Try it: From the first line to the last, copy the data below word for word.

Data section:
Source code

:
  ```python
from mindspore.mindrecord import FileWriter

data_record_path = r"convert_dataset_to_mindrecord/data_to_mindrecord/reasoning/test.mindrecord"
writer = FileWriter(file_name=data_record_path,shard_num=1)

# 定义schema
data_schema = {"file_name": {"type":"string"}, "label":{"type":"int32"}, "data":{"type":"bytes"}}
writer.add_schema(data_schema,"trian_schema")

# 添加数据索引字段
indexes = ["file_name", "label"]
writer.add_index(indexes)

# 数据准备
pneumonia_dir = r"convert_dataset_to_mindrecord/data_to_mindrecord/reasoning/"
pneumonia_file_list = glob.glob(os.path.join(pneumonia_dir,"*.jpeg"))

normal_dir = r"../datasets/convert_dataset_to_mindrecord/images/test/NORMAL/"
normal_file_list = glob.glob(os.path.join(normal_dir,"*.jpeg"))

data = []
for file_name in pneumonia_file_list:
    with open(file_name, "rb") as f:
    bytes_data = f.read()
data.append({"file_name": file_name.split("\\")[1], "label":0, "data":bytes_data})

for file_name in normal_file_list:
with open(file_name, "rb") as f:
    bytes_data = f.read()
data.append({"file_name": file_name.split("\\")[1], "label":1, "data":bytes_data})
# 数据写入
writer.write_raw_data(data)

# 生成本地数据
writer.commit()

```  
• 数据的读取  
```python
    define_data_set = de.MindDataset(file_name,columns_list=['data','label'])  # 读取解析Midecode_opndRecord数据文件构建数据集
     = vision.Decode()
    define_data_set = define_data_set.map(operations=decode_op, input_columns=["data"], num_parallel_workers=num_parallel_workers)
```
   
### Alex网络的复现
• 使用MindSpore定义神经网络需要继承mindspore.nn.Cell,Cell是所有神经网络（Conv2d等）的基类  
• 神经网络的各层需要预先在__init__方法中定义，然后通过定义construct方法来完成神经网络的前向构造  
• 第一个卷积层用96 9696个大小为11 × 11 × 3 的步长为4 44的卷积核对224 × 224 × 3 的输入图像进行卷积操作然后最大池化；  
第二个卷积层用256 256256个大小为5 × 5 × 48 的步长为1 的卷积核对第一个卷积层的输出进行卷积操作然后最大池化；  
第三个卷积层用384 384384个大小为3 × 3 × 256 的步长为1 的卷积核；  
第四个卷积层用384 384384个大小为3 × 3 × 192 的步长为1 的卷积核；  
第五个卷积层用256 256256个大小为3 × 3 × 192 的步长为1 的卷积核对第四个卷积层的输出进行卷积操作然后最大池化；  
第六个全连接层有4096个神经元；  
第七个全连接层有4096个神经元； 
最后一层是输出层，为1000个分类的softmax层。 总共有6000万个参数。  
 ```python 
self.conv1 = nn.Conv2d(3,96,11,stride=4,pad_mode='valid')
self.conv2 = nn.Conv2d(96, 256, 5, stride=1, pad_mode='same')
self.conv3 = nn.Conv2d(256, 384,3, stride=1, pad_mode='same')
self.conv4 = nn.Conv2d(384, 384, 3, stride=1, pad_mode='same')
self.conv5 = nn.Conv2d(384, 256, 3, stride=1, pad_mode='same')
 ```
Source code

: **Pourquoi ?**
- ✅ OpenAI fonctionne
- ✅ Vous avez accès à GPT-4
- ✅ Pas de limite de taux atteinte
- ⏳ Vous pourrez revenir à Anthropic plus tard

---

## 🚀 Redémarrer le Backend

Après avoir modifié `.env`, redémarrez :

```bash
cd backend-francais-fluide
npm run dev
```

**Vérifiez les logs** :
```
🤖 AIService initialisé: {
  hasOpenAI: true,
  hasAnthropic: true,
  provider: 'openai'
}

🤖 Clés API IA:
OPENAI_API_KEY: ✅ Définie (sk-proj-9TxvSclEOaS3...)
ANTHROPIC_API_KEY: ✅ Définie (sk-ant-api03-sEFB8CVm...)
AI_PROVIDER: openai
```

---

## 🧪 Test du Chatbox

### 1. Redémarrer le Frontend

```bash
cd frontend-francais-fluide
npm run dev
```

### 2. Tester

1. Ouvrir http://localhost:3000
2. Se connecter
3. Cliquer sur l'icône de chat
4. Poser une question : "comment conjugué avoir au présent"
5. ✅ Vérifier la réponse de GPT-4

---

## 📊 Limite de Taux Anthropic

Problem solution:
Source code

:
  ```python
from mindspore.mindrecord import FileWriter

data_record_path = r"convert_dataset_to_mindrecord/data_to_mindrecord/reasoning/test.mindrecord"
writer = FileWriter(file_name=data_record_path,shard_num=1)

# 定义schema
data_schema = {"file_name": {"type":"string"}, "label":{"type":"int32"}, "data":{"type":"bytes"}}
writer.add_schema(data_schema,"trian_schema")

# 添加数据索引字段
indexes = ["file_name", "label"]
writer.add_index(indexes)

# 数据准备
pneumonia_dir = r"convert_dataset_to_mindrecord/data_to_mindrecord/reasoning/"
pneumonia_file_list = glob.glob(os.path.join(pneumonia_dir,"*.jpeg"))

normal_dir = r"../datasets/convert_dataset_to_mindrecord/images/test/NORMAL/"
normal_file_list = glob.glob(os.path.join(normal_dir,"*.jpeg"))

data = []
for file_name in pneumonia_file_list:
    with open(file_name, "rb") as f:
    bytes_data = f.read()
data.append({"file_name": file_name.split("\\")[1], "label":0, "data":bytes_data})

for file_name in normal_file_list:
with open(file_name, "rb") as f:
    bytes_data = f.read()
data.append({"file_name": file_name.split("\\")[1], "label":1, "data":bytes_data})
# 数据写入
writer.write_raw_data(data)

# 生成本地数据
writer.commit()

```  
• 数据的读取  
```python
    define_data_set = de.MindDataset(file_name,columns_list=['data','label'])  # 读取解析Midecode_opndRecord数据文件构建数据集
     = vision.Decode()
    define_data_set = define_data_set.map(operations=decode_op, input_columns=["data"], num_parallel_workers=num_parallel_workers)
```
   
### Alex网络的复现
• 使用MindSpore定义神经网络需要继承mindspore.nn.Cell,Cell是所有神经网络（Conv2d等）的基类  
• 神经网络的各层需要预先在__init__方法中定义，然后通过定义construct方法来完成神经网络的前向构造  
• 第一个卷积层用96 9696个大小为11 × 11 × 3 的步长为4 44的卷积核对224 × 224 × 3 的输入图像进行卷积操作然后最大池化；  
第二个卷积层用256 256256个大小为5 × 5 × 48 的步长为1 的卷积核对第一个卷积层的输出进行卷积操作然后最大池化；  
第三个卷积层用384 384384个大小为3 × 3 × 256 的步长为1 的卷积核；  
第四个卷积层用384 384384个大小为3 × 3 × 192 的步长为1 的卷积核；  
第五个卷积层用256 256256个大小为3 × 3 × 192 的步长为1 的卷积核对第四个卷积层的输出进行卷积操作然后最大池化；  
第六个全连接层有4096个神经元；  
第七个全连接层有4096个神经元； 
最后一层是输出层，为1000个分类的softmax层。 总共有6000万个参数。  
 ```python 
self.conv1 = nn.Conv2d(3,96,11,stride=4,pad_mode='valid')
self.conv2 = nn.Conv2d(96, 256, 5, stride=1, pad_mode='same')
self.conv3 = nn.Conv2d(256, 384,3, stride=1, pad_mode='same')
self.conv4 = nn.Conv2d(384, 384, 3, stride=1, pad_mode='same')
self.conv5 = nn.Conv2d(384, 256, 3, stride=1, pad_mode='same')
 ```
Source code

: **Pourquoi ?**
- ✅ OpenAI fonctionne
- ✅ Vous avez accès à GPT-4
- ✅ Pas de limite de taux atteinte
- ⏳ Vous pourrez revenir à Anthropic plus tard

---

## 🚀 Redémarrer le Backend

Après avoir modifié `.env`, redémarrez :

```bash
cd backend-francais-fluide
npm run dev
```

**Vérifiez les logs** :
```
🤖 AIService initialisé: {
  hasOpenAI: true,
  hasAnthropic: true,
  provider: 'openai'
}

🤖 Clés API IA:
OPENAI_API_KEY: ✅ Définie (sk-proj-9TxvSclEOaS3...)
ANTHROPIC_API_KEY: ✅ Définie (sk-ant-api03-sEFB8CVm...)
AI_PROVIDER: openai
```

---

## 🧪 Test du Chatbox

### 1. Redémarrer le Frontend

```bash
cd frontend-francais-fluide
npm run dev
```

### 2. Tester

1. Ouvrir http://localhost:3000
2. Se connecter
3. Cliquer sur l'icône de chat
4. Poser une question : "comment conjugué avoir au présent"
5. ✅ Vérifier la réponse de GPT-4

---

## 📊 Limite de Taux Anthropic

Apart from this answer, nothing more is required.